Owen Bowcott, İngiltere’nin saygın gazetelerinden The Guardian’ın İrlanda eski muhabiriydi. IRA ile barış antlaşması imzalanmasında katkısı olan bu gazeteci, bu hafta sonu Demokratik Gelişim Enstitüsü’nün (DPI) İstanbul’da düzenlediği toplantıya katıldı. Konu ‘Barışın Teşvik Edilmesinde Medyanın Rolü: Kuzey İrlanda Deneyimi’ydi.

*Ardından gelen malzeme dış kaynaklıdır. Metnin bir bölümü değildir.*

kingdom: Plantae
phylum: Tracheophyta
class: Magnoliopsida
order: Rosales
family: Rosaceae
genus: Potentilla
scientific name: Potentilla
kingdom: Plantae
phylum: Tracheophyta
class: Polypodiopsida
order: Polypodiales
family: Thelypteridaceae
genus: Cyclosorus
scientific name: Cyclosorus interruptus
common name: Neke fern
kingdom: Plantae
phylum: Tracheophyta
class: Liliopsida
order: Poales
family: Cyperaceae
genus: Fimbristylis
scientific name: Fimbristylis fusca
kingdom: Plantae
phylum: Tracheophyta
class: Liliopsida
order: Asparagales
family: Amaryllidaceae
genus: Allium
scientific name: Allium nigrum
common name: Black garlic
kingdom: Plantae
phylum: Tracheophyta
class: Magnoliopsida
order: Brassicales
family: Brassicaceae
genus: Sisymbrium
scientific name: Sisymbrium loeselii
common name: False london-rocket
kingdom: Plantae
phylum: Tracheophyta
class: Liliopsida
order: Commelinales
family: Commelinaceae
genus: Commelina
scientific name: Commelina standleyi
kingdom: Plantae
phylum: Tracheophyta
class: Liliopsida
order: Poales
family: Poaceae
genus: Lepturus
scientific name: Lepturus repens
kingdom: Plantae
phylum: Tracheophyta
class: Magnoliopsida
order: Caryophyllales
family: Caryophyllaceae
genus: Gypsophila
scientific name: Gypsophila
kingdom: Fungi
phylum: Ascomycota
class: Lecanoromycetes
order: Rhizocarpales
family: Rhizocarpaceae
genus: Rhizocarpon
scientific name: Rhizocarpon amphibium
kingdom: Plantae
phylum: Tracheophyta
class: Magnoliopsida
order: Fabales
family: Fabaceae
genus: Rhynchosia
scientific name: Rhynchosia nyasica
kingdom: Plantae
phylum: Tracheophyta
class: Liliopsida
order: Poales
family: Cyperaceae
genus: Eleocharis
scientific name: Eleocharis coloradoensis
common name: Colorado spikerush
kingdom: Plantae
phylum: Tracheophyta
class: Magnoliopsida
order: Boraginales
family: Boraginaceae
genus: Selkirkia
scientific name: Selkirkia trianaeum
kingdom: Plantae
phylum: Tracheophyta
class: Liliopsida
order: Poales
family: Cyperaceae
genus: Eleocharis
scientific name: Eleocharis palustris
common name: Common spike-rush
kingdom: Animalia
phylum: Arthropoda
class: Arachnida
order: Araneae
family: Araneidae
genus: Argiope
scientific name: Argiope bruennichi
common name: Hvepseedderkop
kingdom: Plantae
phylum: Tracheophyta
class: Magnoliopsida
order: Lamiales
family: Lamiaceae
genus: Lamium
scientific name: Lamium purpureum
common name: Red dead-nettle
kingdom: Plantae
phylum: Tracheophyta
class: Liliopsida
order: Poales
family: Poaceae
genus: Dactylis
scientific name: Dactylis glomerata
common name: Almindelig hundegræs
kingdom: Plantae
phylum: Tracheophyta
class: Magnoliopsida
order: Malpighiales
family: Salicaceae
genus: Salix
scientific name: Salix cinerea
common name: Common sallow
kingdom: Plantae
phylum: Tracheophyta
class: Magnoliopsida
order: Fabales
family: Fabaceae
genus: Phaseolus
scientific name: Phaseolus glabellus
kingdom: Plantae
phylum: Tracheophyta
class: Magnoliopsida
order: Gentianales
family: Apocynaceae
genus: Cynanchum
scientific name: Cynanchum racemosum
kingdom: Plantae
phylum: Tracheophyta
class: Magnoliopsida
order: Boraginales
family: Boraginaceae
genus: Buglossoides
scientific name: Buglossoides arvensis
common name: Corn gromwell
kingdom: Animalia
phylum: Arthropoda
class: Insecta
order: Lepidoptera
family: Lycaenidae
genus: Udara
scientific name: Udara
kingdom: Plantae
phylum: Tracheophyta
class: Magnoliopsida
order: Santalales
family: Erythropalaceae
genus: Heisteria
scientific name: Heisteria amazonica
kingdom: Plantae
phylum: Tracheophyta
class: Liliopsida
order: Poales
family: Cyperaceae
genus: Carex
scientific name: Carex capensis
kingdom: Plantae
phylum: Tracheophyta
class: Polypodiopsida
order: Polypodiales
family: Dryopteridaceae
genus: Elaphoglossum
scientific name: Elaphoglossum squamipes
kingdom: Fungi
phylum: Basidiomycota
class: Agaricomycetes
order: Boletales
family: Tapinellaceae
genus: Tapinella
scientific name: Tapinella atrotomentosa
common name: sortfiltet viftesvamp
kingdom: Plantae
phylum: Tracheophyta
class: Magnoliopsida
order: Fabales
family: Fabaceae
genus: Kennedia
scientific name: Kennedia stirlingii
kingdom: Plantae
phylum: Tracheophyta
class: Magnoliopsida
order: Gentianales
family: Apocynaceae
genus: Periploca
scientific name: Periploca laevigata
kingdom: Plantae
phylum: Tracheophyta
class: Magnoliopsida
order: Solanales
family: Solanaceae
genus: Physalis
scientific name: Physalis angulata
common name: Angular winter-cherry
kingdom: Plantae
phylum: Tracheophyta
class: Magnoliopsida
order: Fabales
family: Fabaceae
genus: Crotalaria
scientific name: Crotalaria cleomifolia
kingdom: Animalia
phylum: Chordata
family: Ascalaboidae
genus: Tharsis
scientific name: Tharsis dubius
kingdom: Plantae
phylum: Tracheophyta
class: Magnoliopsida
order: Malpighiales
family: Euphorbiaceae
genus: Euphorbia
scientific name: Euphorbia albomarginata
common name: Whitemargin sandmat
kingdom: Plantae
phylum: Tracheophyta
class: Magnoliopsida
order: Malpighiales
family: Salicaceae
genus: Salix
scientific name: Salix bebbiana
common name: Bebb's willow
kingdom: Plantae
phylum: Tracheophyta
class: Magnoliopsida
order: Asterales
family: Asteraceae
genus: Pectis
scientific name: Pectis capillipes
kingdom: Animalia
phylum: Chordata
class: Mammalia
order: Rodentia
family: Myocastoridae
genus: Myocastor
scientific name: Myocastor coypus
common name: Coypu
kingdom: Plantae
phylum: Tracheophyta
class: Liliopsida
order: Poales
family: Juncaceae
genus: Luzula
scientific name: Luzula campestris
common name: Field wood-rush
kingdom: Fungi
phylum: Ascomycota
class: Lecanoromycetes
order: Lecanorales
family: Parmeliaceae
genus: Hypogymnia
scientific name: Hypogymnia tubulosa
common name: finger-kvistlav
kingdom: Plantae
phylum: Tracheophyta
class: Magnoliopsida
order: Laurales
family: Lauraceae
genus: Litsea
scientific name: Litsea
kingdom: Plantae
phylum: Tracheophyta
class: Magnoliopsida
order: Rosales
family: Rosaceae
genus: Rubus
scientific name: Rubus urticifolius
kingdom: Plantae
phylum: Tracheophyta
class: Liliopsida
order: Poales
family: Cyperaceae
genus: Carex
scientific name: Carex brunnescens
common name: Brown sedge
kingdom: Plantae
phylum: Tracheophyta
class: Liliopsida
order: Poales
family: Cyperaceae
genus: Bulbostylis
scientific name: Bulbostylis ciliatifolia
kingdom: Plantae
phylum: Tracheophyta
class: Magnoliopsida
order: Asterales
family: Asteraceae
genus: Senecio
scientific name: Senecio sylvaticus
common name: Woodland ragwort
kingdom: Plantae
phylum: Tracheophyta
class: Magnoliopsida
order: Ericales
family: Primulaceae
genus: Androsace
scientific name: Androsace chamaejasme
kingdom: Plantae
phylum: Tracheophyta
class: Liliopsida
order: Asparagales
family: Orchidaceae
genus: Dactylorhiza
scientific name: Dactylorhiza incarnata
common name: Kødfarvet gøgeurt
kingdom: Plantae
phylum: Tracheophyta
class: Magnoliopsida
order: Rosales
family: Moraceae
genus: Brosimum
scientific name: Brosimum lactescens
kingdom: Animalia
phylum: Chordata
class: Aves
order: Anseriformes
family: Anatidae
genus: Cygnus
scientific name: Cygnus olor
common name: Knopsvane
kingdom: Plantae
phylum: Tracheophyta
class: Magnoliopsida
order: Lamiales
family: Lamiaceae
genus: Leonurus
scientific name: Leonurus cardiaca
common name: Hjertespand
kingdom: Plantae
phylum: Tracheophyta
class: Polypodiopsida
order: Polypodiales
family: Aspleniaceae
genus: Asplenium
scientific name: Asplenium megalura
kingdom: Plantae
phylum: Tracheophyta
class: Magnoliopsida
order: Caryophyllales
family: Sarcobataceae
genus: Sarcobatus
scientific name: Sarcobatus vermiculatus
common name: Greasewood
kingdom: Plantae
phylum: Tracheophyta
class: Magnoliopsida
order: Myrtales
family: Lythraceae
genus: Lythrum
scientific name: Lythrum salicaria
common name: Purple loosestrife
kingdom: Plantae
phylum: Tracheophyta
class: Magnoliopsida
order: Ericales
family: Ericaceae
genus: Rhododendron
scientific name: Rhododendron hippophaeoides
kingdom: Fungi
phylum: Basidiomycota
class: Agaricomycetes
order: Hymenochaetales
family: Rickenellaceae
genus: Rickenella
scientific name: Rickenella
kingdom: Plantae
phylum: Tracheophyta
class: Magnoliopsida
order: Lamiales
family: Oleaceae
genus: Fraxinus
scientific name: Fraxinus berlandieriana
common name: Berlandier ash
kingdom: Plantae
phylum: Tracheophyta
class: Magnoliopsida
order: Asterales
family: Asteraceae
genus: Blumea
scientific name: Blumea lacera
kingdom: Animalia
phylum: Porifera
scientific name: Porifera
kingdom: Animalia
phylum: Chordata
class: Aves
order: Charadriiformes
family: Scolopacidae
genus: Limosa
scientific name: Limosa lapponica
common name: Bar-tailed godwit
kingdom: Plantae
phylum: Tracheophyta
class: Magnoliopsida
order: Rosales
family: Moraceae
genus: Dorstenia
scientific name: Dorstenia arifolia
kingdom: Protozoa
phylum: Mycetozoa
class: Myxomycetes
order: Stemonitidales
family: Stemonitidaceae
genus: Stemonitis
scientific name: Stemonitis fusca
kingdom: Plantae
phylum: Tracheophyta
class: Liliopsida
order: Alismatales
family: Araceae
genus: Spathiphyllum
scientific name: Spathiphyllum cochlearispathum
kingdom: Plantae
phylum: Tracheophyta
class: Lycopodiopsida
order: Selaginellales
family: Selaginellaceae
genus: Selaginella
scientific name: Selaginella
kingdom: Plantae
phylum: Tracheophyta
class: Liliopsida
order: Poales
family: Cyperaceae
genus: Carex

Owen, çözümü yakından izleyen bir gazeteci olarak, saptamalarını belli başlı noktalarda yoğunlaştırdı.
1. Çözüm çabasını sürdüren tarafların, özellikle mesele belli bir olgunluğa gelinceye kadar gizliliği korumaları önemli. İşin başında her şey ortaya dökülürse, konu karşı olanların istismarına açık hale geliyor.
2. Metinler yazılırken, haberler yapılırken kullanılan dil ve kelimeler, çok kritik olabiliyor. Örneğin her şiddet eylemini ‘terör’ diye tanımlamak doğru değil. Ben bazen ‘cinayet’, bazen ‘öldürme’ kelimelerini kullanmayı tercih ettim. İlle de devletin her tanımlamasını kabullenmek zorunda değiliz.
3. Şiddeti sonlandırma sürecinde, gazeteciler ve tarafların avukatları tehdit altında kalıyor. Onların işlerini doğru yapabilmeleri için korunmaları gerekir.
4. Sosyal medyanın varlığı, gerçekleri geniş kitlelerin öğrenmesi bakımından yeni bir imkan. Neredeyse hiçbir şey gizli kalmıyor. Ancak sosyal medya her zaman gerçeği ortaya çıkarmıyor, yalanlar, iftiralar ve hedef saptırmalar için de kullanılabiliyor.
5. Kişisel mağduriyetlerin haberleştirilmesi, toplumsal duyarlılığı artırma açısından etkili oluyor. Örneğin ‘Kapısının önünde dururken öldürülen kadın’ın hikayesi, toplum vicdanını harekete geçiriyor.
6. Sorumluluğu ülkenin liderlerinin üstlenmesi ve sürece bizzat destek vermeleri tayin edici oluyor. Nitekim Birleşik Krallık adına Başbakan Tony Blair’in, İrlanda adına Başbakan Bertie Ahern’in kişisel gayretlerinin önemli olduğunu unutmamak gerekir.
7. Sözleşme yapılırken tarafların iktidardaki güç paylaşımının da adil, kabul edilebilir ve dengeli olması gerekir.
Devletle işbirliği yapan militan
Owen konuşmasının bir yerinde, devlet içindeki çözüm karşıtı güçlerin provokasyonlara başvurma ihtimalinin üzerinde durdu ve bir kişiyi örnek verdi: Kuzey İrlanda’da doğup büyümüş, İtalyan asıllı bir ailenin mensubu Freddie Scappaticci (FS). FS, başlangıçta etkili bir IRA militanı.
IRA’ya göre mücadelenin belli bir aşamasında kişisel öfkesine yenik düşüyor ve işbirliği yapmak üzere İngiltere polisine başvuruyor. O sırada IRA’nın da içinde etkili bir konumda. Devletle işbirliği yapan yani ihanet eden ihbarcı IRA militanlarını takip edip cezalandırmakla görevli ekibin başında… İddiaya göre FS’nin İngiliz Polisi içindeki takma ismi ‘Stakeknife’ yani ‘biftek bıçağı’. Üzerine yazılmış bir de kitap var.
18 IRA militanının öldürülmesinden sorumlu olduğu söyleniyor. 1946 doğumlu FS, hakkındaki iddiaları reddediyor. Savcılık, soruşturma sonunda FS’nin bu cinayetlerin sorumlusu olduğuna dair yeterli delil bulunamadığı gerekçesiyle takipsizlik kararı veriyor.